WIPO Traditional Knowledge Committee Opens With Hope For Text-Based Talks

Negotiators at the World Intellectual Property Organization this week will address longstanding efforts by many WIPO members to begin in earnest text-based negotiations for a tool to better protect traditional knowledge and genetic resources.

Negotiators at the World Intellectual Property Organization this week will address longstanding efforts by many WIPO members to begin in earnest text-based negotiations for a tool to better protect traditional knowledge and genetic resources.

The WIPO Intergovernmental Committee on Intellectual Property and Genetic Resources, Traditional Knowledge, Folklore (IGC) meets from 3-7 May. The committee has been mandated by the 2009 WIPO General Assembly to create an “international legal instrument” on the protection of traditional knowledge.

The last IGC, in December, closed after the committee’s first substantive discussions in several years, though delegates acknowledged there were still trust issues to bridge before the committee really moves on work towards the international legal instrument (IPW, WIPO, 14 December 2009).

One of the key issues this week will be how and when to conduct “intersessional” work intended to speed the committee’s progress. Intersessional work was proposed to help make progress on issues between formal meetings such as this week’s.

New on the table at this week’s IGC are a number of documents submitted by governments describing their national experiences on genetic resources and intellectual property.
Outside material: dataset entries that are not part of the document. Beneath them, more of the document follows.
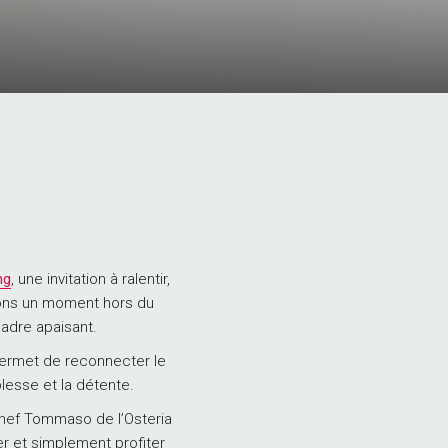
DÉPART
ng
, une invitation à ralentir,
sons un moment hors du
cadre apaisant.
permet de reconnecter le
uplesse et la détente.
 Chef Tommaso de l’Osteria
er et simplement profiter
The secretariat has updated a “list of options” [pdf] for handling genetic resources reflecting these national experiences and comments made during the last IGC.

This week there are also newly revised “objectives and principles” documents on traditional knowledge [pdf] and traditional cultural expressions [pdf].

This week’s meeting started with an Indigenous consultative forum on 2 May, and opened today with a panel of indigenous and local communities on the topic of “free, prior and informed consent.” A list of speakers for the panel is available here [pdf].

Some developing country delegates have told Intellectual Property Watch they are eager to continue on text-based negotiations, with many hoping for a draft document by the 2011 General Assemblies.

At the same time, those who are advocates of strong protection on genetic resources and traditional knowledge are keen that movement in one of the many international fora where traditional knowledge and genetic resources are being discussed does not get in the way of forward momentum in any of the others.

Traditional knowledge and genetic resources are also being discussed at the UN Convention on Biological Diversity – where an international protocol on preventing misappropriation of genetic resources is meant to be completed by October, though negotiations are still at a delicate stage – and at the World Trade Organization – where debate over a proposal to modify the Trade-Related Aspects of Intellectual Property Rights (TRIPS) agreement to bring it in line with the CBD has been ongoing, but slow-moving, for several years.